The main treatments for high-risk MDS include allogeneic hematopoietic stem cell transplantation and depreciating drugs(HMAs), and patients who fail HMA therapy currently lack effective treatment regimens and are under a survival time of only 5-6 months.In a study of Selinexor in the treatment of HMA-refractory high-risk MDS or AML[50], ORR was 26% of 23 evaluate patients,and SD was achieved in 52% of patients.The median duration of response was 6.3 months and median OS was 8.7 months.Subgroup analysis showed that patients who achieved complete bone marrow remission (mCR) or SD had a more significant improvement in survival reported to those in the inactive group, with OS at 9.6 and 7.9 months, respectively.The results confirm that Selinexor is useful in the treatment of HMA-refractory MDS and AML.

Another study is placed on the exploration of the second-generation SINE compound Eltanexor in the field of MDS.Compared to Selinexor, Eltanexor is better tolerated due to its lower bloodbrain barrier penetration and in wider treatment window.A phase I/II clinical study[51] to evaluate single-agent Eltanexor in patients with high-risk MDS enrolled 20 patients with mCR and 5 of the 15 evaluate patients achieving mCR and 5 achieving SD, with a total disease control rate of 80%.Four of the valuable patients achieved hematologic improvement with a median OS of 10.58 months.Survival analysis showed that the median OS (11.86 months) of 7 patients with mCR was significantly better than that of patients without mCR (8.67 months).The data of this study show that singleagent XPO1 inhibitors show superior efficacy in patients with high-risk HMA-resistant MDS, and other related studies of XPO1 inhibitors alone or in combination in MDS patients are ongoing.

5.Common adverse events and management of Selinexor in clinical applications

Nausea and vomiting are the most common numismatology adverse effects of Selinexor, and grade 1 to 2 does not require adjustment,Grade 3 withdrawals are used, and 5-HT3 receptor antagonists and clozapine can be used for supportive care[24].Fatigue and fatigue are also common adverse effects of Selinexor, and a stimulant such as oral methylphenidate may be regarded as correct fatigue[52].Megesterol acetate may be taken orally in patients with anorexia and severe weight loss [53].Hyponatremia is among the adverse effects in the treatment of Selinexor.The vast majority of these clinical symptoms are mild, requiring no dose adjustment in patients with grade 1 to 2 hyponatremia, and patients with grade 3 hyponatremia require withdrawal until improvement in grade 1 or baseline [19].Thrombocytopenia and anemia are major hematologic adverse effects of Selinexor and can be treated with dose adjustment and thrombopoietins [21].Grade 1 to 2 neutropenia does not require adjustment.Grade 3 without fever can be adjusted, and grade 4 or febrile neutropenia should be withheld and a whitening agent such as G-CSF should be withheld [53].

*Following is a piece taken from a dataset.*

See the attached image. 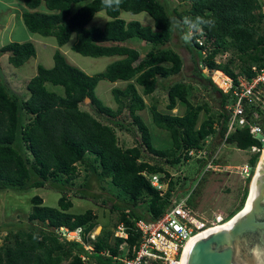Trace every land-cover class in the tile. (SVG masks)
<instances>
[{"label": "trees", "instance_id": "trees-1", "mask_svg": "<svg viewBox=\"0 0 264 264\" xmlns=\"http://www.w3.org/2000/svg\"><path fill=\"white\" fill-rule=\"evenodd\" d=\"M188 1L177 0L178 4L170 8L168 0H121L118 8H105L102 0H24L26 10L22 18L30 31L55 36L60 45L66 44L76 32L75 51L86 56L123 58L91 75L57 50L53 67L38 65L37 74L27 84L28 97L14 91L0 74V189L49 187L61 192L57 206L44 204L43 197L36 194L31 198L33 207L27 220L0 224V232H6L0 245V264L119 263V258L131 256L140 240L136 222L160 217L170 204L172 191L176 190L175 182L170 181L167 191L161 194L151 183L146 174H170L160 163L145 159V150L179 165L192 159L189 149L204 146L212 149L205 141L209 136L216 135L239 149L264 147V142L253 136L248 127H237L227 135L229 93L200 66L205 65L211 73H225L235 81L240 75L254 76V66L264 67V0H191V5L182 12L179 8ZM43 6L46 10H42ZM101 10L112 19L103 28L89 26ZM123 10L135 14L147 11L155 20L154 27L138 20H125L121 17ZM185 16L214 21L212 26L201 25L190 43L182 40L196 64L198 83L204 90L220 93L219 114H209L200 123L201 112H210V108L206 103L192 102L194 84L183 79L167 83V79L183 71L180 53L169 44L176 32L182 37L183 30L173 22L182 21ZM135 38L153 44L145 55L122 43ZM227 51L233 57L228 62H218L217 56ZM0 52L9 53V62L15 67L37 55L33 42H11L3 45ZM102 79L135 82L128 83L124 89L113 88L118 104L114 108L96 95L95 89ZM50 84L63 89H53ZM137 85L143 86V94ZM160 87L167 92L168 111L159 110L156 103L151 111L155 124L171 135L172 145L165 149L154 146L150 129L138 113L147 107L144 96L152 95ZM87 97L93 111L81 107ZM179 101L186 104L183 114L172 112ZM126 111L133 120L129 125L124 121ZM133 125L140 138L135 145L123 147L117 129L137 134ZM259 158L260 151L255 152L249 164L255 168ZM80 166L86 172L82 183L75 180ZM95 179L100 194L92 193ZM247 179L250 182L251 177ZM104 181L116 185L125 196L108 190L102 184ZM245 190L243 203L249 187ZM70 193L83 198H103L105 204L111 203L112 211L118 212L115 229L123 223L129 231L128 238L116 235L106 225L92 238L90 234L99 224L97 214L92 209L78 214L71 212ZM235 214L233 211L227 215L232 218ZM62 226L71 230L82 227L83 242L62 238L57 232Z\"/></svg>", "mask_w": 264, "mask_h": 264}, {"label": "rangeland", "instance_id": "rangeland-1", "mask_svg": "<svg viewBox=\"0 0 264 264\" xmlns=\"http://www.w3.org/2000/svg\"><path fill=\"white\" fill-rule=\"evenodd\" d=\"M168 1L170 8L178 4L177 0ZM191 3L192 1L189 0L185 5H181L179 9L183 12V9L188 8ZM24 10H26L24 0H0V49L3 45L15 41L33 42L37 49V55L35 57H31L20 67H15L9 62V53L0 52V74L2 78L9 83L13 90L17 92H24L27 88V83L29 82L31 75H34L37 72L39 64L46 67H52L55 63L54 53L57 50L62 51L66 55L69 62L80 67L91 75L104 71L108 65L116 61L114 56L93 57L86 56L75 51L72 48V44L77 39L76 33L73 34L67 44L59 45L55 36H44L30 31L22 18ZM134 17L135 18L133 19L139 21H146L144 18L153 19L147 11L138 13L137 15H134ZM200 39L202 40L203 37ZM169 45L173 46L180 53L183 59V71L182 73L167 79V83L183 79L194 84L195 90L190 97L192 102L197 104L206 103L210 108V112L205 110L201 112L199 123L206 119L209 114H219L218 108L221 101L220 93L213 89L204 90L202 85L198 83V80L195 77L196 64L193 61V56L190 51L182 45V38L178 32L174 34L173 40ZM140 48L143 49L141 50L142 53H145V50L149 47L146 45H140ZM232 57L233 54L227 51L219 54L217 56V60L218 62H228ZM166 64L171 65V63ZM200 66L203 68L204 72L211 75L213 81L217 85L219 84V87H227L224 80L227 76L225 73V75L216 71L211 73L205 65L200 64ZM108 82L109 81L107 79H102L97 85L96 93L106 105L117 108L118 104L116 103L114 96L111 95L110 91H107ZM50 87L59 91H62L63 89L62 86H54L52 84H50ZM140 89L142 92V88ZM26 93H28V90H26ZM144 98L147 107L144 110L138 111V113L142 116L150 129L154 146L160 149L170 147L172 145L170 133L155 124L151 111V106L155 100L157 101L159 110L164 112L168 111L166 107L169 102L167 92L160 87L155 91V93L149 96H144ZM81 107L90 111L94 110L90 105V101L82 103ZM185 110L186 104L179 101L177 107L174 108L172 112L182 114ZM123 116L125 123L128 125L133 122L127 111ZM263 121L264 118L262 122ZM131 127L135 129L134 131L137 130L135 125ZM136 133L137 134H134V132L132 133L125 129L118 128L117 134L119 143L123 147L135 145L137 138H140V132L137 130ZM205 141L206 144H209L212 148V154L214 155L212 158L215 160V163L221 165L222 169L220 168V171H214L212 169L206 170V163L199 162L196 159L182 162L179 165H172L167 162V158L156 156L147 150H145L144 158L150 160L151 162H158L167 169L170 176L164 175L163 177L165 178L164 182L166 188L169 185V182L173 181L176 185L175 195L185 196L190 193L191 205L195 211L200 213L202 217L210 218L215 213L219 212L228 214L236 211L237 213L240 211L239 208L241 206L243 207L245 204V201L243 203L244 194L246 192L245 189L249 187L250 183L248 182L247 176L239 172L240 169L238 167L249 164L251 158L255 154V151L252 148L245 150L239 149L234 144L225 143L216 135L214 137H207ZM263 151L260 152V158ZM225 165L232 166L234 168L233 171H225L223 167ZM85 174L86 172L83 166H80V172L75 180L78 183L84 182ZM161 174L165 173L162 172ZM102 184L106 186L108 190L125 196L116 185L111 184L108 181H104ZM91 186L93 188L92 193H101L96 179ZM36 194L42 196L44 204L49 206H57L58 200L61 196L60 191L49 187L30 188L25 190L0 189V224L18 219L27 220L33 207L31 198ZM70 198L73 201V206L70 209L71 212L78 214L83 213L87 209H92L97 214L99 224L94 231L91 232L90 236L92 238L101 232L103 225H106L111 230L116 231L114 224L117 222L118 212L112 211L111 203L105 204L103 202V198H83L71 193ZM5 234L6 232L4 231L0 232V245L4 243ZM123 246L125 247V250L128 249L127 246ZM88 248H91V246L88 245Z\"/></svg>", "mask_w": 264, "mask_h": 264}, {"label": "built area", "instance_id": "built-area-1", "mask_svg": "<svg viewBox=\"0 0 264 264\" xmlns=\"http://www.w3.org/2000/svg\"><path fill=\"white\" fill-rule=\"evenodd\" d=\"M253 69L256 71L254 76L249 78L240 75L237 81L226 74L224 80L227 87L220 86L224 92L229 93V102L226 105V109L230 113L227 135L237 127H248L253 136L264 142L262 123L264 118V67L257 68L254 66ZM252 149L255 152H261L264 147L255 146ZM188 155L192 159H203V162L206 163V170L220 171L222 169L220 164L215 163L212 158L214 157L212 150L207 146L189 149ZM223 167L225 171H233L234 169L228 165ZM238 168L240 169L239 172L251 178L256 169L250 164ZM146 175L151 183L160 189L161 194L167 191L168 186L166 188L163 180L164 174ZM175 192L176 190L172 191L170 204L160 217L139 219L136 222L140 240L138 244L134 245L131 256L125 255L119 258L120 262L116 264H153L154 261H162L163 264H180L183 253L193 238L201 232L219 227L230 220L227 214L220 212L215 213L210 218L202 217L189 203L190 193L179 196L175 195ZM57 232L62 238L83 242L84 230L82 227L71 230L62 226L57 229ZM116 235L128 238L129 231L123 223L117 226ZM88 249L91 250L92 247Z\"/></svg>", "mask_w": 264, "mask_h": 264}, {"label": "water", "instance_id": "water-1", "mask_svg": "<svg viewBox=\"0 0 264 264\" xmlns=\"http://www.w3.org/2000/svg\"><path fill=\"white\" fill-rule=\"evenodd\" d=\"M260 163L261 158L243 208L229 222L188 243L185 264H255L251 249L257 244L264 245V162L259 169ZM252 186L254 191L249 200Z\"/></svg>", "mask_w": 264, "mask_h": 264}, {"label": "crops", "instance_id": "crops-1", "mask_svg": "<svg viewBox=\"0 0 264 264\" xmlns=\"http://www.w3.org/2000/svg\"><path fill=\"white\" fill-rule=\"evenodd\" d=\"M42 10H46L45 9V6H43V8H42ZM132 12H129V11H125V10H123L122 11V13H121V17H123L125 20H127V21H131V20H136V19H133V18H135L134 17V15H137L138 13H132ZM141 13V12H140ZM131 15V16H130ZM112 18L107 14V12L105 11V10H101V11H99V12H97L96 14H95V16H94V18L91 20V22L89 23V26H98V27H104L105 25H106V23H107V21H109V20H111ZM154 19V18H153ZM153 19H151V18H149V19H147V18H144V20H146V21H140L142 24H144V25H150V26H153L154 27V25H155V20H153ZM139 21V20H138ZM74 33H76V32H74ZM74 33H72V35H71V37L73 36V34ZM77 34V33H76ZM77 40V39H76ZM58 41V40H57ZM69 42V41H68ZM67 42V43H68ZM76 42V41H75ZM75 42H73V44H72V48H73V45H74V43ZM66 43V44H67ZM123 44H125V45H127V46H131V47H135V48H137L141 53H142V51L141 50H143V49H141L140 48V45H146L147 47H149L148 49H146L145 50V53H142L143 55H145L150 49H151V47L153 46V44L152 43H150V42H147V41H145V40H143V39H140V38H135V39H129V40H126L125 42H122ZM60 45V44H59ZM145 49V48H144ZM62 52V51H61ZM63 53V52H62ZM55 54V53H54ZM64 54V53H63ZM65 55V54H64ZM66 56V55H65ZM112 56H114V58H115V60L117 61V60H119V59H121V58H123V56H120V55H112ZM67 58V57H66ZM71 63V62H70ZM55 64V63H54ZM166 64V63H165ZM167 65V64H166ZM54 66V65H53ZM52 66V67H53ZM46 67V66H45ZM48 68H50V67H48ZM37 72H38V67H37ZM37 72L34 74V75H31V78L33 77V76H35L36 74H37ZM24 78H25V76H24ZM30 78V79H31ZM108 80V79H107ZM30 81V80H29ZM101 81V80H100ZM99 81V82H100ZM109 82L107 83V88H108V90L107 91H110L111 92V95H113V88L114 87H120V88H122V89H124L126 86H127V84L128 83H130V82H135V80H130V81H126V80H118V81H110V80H108ZM28 84V83H27ZM137 87H138V90H139V92L141 93V94H143V86H141V85H137ZM97 88V87H96ZM140 88H142V92H141V89ZM26 90H27V88H26ZM26 90L23 92V91H20L19 93H21V94H23V96H26V97H28L30 94H29V92L28 93H26ZM15 91V90H14ZM17 92V91H16ZM95 92H96V89H95ZM155 93V92H154ZM96 95H97V93H96ZM98 96V95H97ZM114 96V95H113ZM154 103H156L157 104V101L155 100L154 101ZM176 114V113H175ZM183 114V113H182Z\"/></svg>", "mask_w": 264, "mask_h": 264}, {"label": "clouds", "instance_id": "clouds-1", "mask_svg": "<svg viewBox=\"0 0 264 264\" xmlns=\"http://www.w3.org/2000/svg\"><path fill=\"white\" fill-rule=\"evenodd\" d=\"M121 4V0H102V5L105 8H118ZM175 27L183 30L182 40L185 43H190L193 34L200 31L201 25L212 26L214 21L206 20L200 16H197L194 20L185 16L183 20H176L173 22ZM251 255L254 258L255 264H264V245L257 244L251 249Z\"/></svg>", "mask_w": 264, "mask_h": 264}, {"label": "bare ground", "instance_id": "bare-ground-1", "mask_svg": "<svg viewBox=\"0 0 264 264\" xmlns=\"http://www.w3.org/2000/svg\"><path fill=\"white\" fill-rule=\"evenodd\" d=\"M263 162H264V151H263V153H262V155H261V163H260V165H259V167H258L259 169H260V167L262 166ZM259 169H258V171H257V174H258L259 171H260ZM257 174H256V175H257ZM251 189H252V191H251V196H250L249 200H250L251 197H252V194H253V191H254V187L252 186ZM230 220H231V219H230ZM230 220H229V221H230ZM229 221H227V222H229ZM227 222H226V223H227ZM208 231H209V230H206V231H204V232H201V233L198 234V235L205 234V233H207ZM198 235H197V236H198ZM197 236H196V237H197ZM196 237H195V238H196ZM193 240H194V238H193L190 242H192ZM190 242H189V243H190ZM186 256H187V250L184 252L180 264H185Z\"/></svg>", "mask_w": 264, "mask_h": 264}]
</instances>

In conclusion, XPO1 plays a major role in the nuclear export of various proteins and mRNA.In tumor cells, XPO1 is overexpressed and mediated by increasing nuclear output.As a new targeted drug,XPO1 inhibitor has shown good anti-tumor activity in a variety of hematological malignancies, and has broad development prospects,which will bring new treatment options and survival benefits to patients with hematologic malignancy.

Authors’ contribution

Gao Yaya’s topic selection, article conception and thesis writing;Li Hong gave the revised opinion; Gao Guangxun Guides topic selection and article writing, and provides project fund support.

All authors declare that there is not any conflict of interest.